**Exercise**
Among the entries below, one stretch runs from the line that contains "cidadania planetária. Tradução" through the line that contains "En sağdaki Mes". Repeat that stretch exactly, ends included, and only that.

**Extracted material**
____
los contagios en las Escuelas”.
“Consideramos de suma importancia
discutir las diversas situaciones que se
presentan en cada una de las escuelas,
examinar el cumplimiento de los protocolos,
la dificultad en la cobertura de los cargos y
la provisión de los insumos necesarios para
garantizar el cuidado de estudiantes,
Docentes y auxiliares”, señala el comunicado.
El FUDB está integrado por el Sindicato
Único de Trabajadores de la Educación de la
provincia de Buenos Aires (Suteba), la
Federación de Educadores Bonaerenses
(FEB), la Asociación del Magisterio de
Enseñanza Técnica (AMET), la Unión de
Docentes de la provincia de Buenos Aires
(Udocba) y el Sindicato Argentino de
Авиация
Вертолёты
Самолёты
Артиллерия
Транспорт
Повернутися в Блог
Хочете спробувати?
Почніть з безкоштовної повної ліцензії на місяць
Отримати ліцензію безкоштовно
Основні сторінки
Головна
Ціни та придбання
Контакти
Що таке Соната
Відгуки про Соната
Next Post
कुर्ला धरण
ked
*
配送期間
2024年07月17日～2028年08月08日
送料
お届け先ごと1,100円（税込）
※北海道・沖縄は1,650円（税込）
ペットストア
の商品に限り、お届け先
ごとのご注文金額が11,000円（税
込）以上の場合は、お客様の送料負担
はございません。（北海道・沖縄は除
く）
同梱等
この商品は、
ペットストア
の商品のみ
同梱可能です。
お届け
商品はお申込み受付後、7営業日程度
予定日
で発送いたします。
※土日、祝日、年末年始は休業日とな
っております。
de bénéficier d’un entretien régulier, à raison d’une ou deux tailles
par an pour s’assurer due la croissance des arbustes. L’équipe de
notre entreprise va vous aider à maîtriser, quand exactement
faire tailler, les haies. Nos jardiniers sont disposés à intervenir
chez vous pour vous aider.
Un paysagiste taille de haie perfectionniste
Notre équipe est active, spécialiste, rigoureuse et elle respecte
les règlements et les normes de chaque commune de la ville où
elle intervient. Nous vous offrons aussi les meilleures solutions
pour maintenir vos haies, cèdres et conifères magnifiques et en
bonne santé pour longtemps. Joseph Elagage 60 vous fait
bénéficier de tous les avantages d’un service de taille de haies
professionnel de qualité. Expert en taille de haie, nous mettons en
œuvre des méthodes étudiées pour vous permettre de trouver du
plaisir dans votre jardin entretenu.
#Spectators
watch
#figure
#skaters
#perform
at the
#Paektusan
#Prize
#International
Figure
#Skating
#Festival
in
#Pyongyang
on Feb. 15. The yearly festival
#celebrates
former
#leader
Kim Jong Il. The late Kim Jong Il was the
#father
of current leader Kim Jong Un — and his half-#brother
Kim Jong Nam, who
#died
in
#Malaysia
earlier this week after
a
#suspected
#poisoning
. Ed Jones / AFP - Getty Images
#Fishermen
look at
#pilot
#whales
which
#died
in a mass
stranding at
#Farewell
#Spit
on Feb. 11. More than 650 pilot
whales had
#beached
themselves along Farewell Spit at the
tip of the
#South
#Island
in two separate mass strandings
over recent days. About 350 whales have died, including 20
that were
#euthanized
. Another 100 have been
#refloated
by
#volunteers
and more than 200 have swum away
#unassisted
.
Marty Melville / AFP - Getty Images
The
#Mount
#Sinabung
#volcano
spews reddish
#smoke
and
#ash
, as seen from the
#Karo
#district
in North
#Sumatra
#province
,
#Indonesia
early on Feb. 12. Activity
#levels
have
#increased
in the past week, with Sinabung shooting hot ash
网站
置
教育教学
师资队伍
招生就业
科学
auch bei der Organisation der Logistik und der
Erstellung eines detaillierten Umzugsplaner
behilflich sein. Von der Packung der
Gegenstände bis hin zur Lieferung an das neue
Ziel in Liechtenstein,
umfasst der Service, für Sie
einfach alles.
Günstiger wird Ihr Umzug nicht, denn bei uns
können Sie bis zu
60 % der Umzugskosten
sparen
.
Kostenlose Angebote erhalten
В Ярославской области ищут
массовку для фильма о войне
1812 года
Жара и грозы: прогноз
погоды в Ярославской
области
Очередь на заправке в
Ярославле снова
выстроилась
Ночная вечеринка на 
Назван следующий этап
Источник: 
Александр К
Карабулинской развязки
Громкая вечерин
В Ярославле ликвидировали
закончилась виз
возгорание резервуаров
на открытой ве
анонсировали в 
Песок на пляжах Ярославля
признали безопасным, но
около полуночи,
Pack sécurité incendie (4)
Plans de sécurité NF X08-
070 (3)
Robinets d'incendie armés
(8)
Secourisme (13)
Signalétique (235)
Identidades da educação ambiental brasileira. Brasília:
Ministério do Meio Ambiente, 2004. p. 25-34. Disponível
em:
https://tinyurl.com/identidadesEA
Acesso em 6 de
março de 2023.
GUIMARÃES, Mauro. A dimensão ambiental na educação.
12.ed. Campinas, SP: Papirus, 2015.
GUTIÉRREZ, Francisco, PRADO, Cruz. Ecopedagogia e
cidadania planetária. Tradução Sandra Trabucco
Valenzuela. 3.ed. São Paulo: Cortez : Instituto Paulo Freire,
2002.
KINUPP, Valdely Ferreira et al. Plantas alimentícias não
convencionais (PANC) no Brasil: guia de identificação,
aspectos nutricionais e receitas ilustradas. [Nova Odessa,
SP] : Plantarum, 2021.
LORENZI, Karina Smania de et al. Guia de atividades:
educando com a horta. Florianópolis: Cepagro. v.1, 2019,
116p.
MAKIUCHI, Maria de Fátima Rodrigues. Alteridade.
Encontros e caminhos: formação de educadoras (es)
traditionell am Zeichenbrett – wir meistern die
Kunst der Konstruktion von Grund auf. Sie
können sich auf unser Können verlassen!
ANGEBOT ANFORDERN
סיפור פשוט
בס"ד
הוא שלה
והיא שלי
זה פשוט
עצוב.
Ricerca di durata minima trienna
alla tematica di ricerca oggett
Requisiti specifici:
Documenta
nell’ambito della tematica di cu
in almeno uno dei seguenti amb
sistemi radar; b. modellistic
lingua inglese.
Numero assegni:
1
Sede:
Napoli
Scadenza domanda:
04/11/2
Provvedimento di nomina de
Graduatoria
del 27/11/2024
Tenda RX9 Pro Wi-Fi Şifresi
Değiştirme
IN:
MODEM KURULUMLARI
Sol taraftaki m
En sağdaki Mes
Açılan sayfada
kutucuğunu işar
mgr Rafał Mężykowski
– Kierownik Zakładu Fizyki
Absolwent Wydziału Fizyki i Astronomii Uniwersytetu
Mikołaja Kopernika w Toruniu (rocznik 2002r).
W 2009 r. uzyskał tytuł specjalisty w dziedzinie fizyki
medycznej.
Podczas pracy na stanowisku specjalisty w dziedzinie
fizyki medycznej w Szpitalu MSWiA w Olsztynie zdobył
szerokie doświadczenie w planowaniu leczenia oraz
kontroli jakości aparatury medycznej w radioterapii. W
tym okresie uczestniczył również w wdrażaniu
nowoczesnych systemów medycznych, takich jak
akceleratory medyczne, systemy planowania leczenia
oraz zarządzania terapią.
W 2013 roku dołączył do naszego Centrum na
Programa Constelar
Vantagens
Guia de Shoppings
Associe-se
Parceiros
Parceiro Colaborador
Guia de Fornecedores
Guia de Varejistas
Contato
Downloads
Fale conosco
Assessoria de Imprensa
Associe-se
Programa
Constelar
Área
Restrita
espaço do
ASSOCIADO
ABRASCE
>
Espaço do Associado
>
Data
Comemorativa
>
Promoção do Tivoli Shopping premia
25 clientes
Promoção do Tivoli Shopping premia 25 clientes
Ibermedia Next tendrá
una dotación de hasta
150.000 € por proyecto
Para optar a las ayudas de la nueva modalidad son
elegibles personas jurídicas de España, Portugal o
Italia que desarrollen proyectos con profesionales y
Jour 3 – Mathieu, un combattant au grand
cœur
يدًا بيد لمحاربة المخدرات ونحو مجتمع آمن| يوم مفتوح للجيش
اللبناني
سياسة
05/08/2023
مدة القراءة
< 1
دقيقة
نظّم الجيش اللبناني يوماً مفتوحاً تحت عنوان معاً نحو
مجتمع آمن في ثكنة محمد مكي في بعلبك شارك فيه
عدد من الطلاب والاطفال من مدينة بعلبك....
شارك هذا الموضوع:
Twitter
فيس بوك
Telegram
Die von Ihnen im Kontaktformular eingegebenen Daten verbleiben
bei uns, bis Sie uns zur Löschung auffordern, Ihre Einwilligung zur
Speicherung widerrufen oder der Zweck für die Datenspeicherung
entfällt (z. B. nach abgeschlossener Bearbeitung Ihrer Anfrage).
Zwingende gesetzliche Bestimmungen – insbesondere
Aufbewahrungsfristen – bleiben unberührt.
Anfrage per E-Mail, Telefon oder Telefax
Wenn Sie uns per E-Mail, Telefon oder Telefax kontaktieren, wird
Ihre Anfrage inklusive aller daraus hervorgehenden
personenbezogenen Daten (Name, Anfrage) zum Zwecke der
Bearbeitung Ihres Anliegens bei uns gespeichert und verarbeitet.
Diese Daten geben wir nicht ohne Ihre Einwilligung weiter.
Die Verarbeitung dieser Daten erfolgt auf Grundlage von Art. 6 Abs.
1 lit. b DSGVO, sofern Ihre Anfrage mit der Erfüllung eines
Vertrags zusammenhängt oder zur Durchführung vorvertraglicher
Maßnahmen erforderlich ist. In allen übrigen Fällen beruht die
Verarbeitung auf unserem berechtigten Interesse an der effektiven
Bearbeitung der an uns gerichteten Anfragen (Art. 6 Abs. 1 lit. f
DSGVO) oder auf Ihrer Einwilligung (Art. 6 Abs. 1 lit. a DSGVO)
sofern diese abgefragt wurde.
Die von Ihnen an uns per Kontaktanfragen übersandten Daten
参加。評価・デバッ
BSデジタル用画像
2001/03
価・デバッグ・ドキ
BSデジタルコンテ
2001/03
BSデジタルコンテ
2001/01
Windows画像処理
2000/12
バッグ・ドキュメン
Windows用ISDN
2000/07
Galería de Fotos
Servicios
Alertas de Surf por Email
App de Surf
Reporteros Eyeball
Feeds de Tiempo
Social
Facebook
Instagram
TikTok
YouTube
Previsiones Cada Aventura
____
**Solution for this exercise**
cidadania planetária. Tradução Sandra Trabucco
Valenzuela. 3.ed. São Paulo: Cortez : Instituto Paulo Freire,
2002.
KINUPP, Valdely Ferreira et al. Plantas alimentícias não
convencionais (PANC) no Brasil: guia de identificação,
aspectos nutricionais e receitas ilustradas. [Nova Odessa,
SP] : Plantarum, 2021.
LORENZI, Karina Smania de et al. Guia de atividades:
educando com a horta. Florianópolis: Cepagro. v.1, 2019,
116p.
MAKIUCHI, Maria de Fátima Rodrigues. Alteridade.
Encontros e caminhos: formação de educadoras (es)
traditionell am Zeichenbrett – wir meistern die
Kunst der Konstruktion von Grund auf. Sie
können sich auf unser Können verlassen!
ANGEBOT ANFORDERN
סיפור פשוט
בס"ד
הוא שלה
והיא שלי
זה פשוט
עצוב.
Ricerca di durata minima trienna
alla tematica di ricerca oggett
Requisiti specifici:
Documenta
nell’ambito della tematica di cu
in almeno uno dei seguenti amb
sistemi radar; b. modellistic
lingua inglese.
Numero assegni:
1
Sede:
Napoli
Scadenza domanda:
04/11/2
Provvedimento di nomina de
Graduatoria
del 27/11/2024
Tenda RX9 Pro Wi-Fi Şifresi
Değiştirme
IN:
MODEM KURULUMLARI
Sol taraftaki m
En sağdaki Mes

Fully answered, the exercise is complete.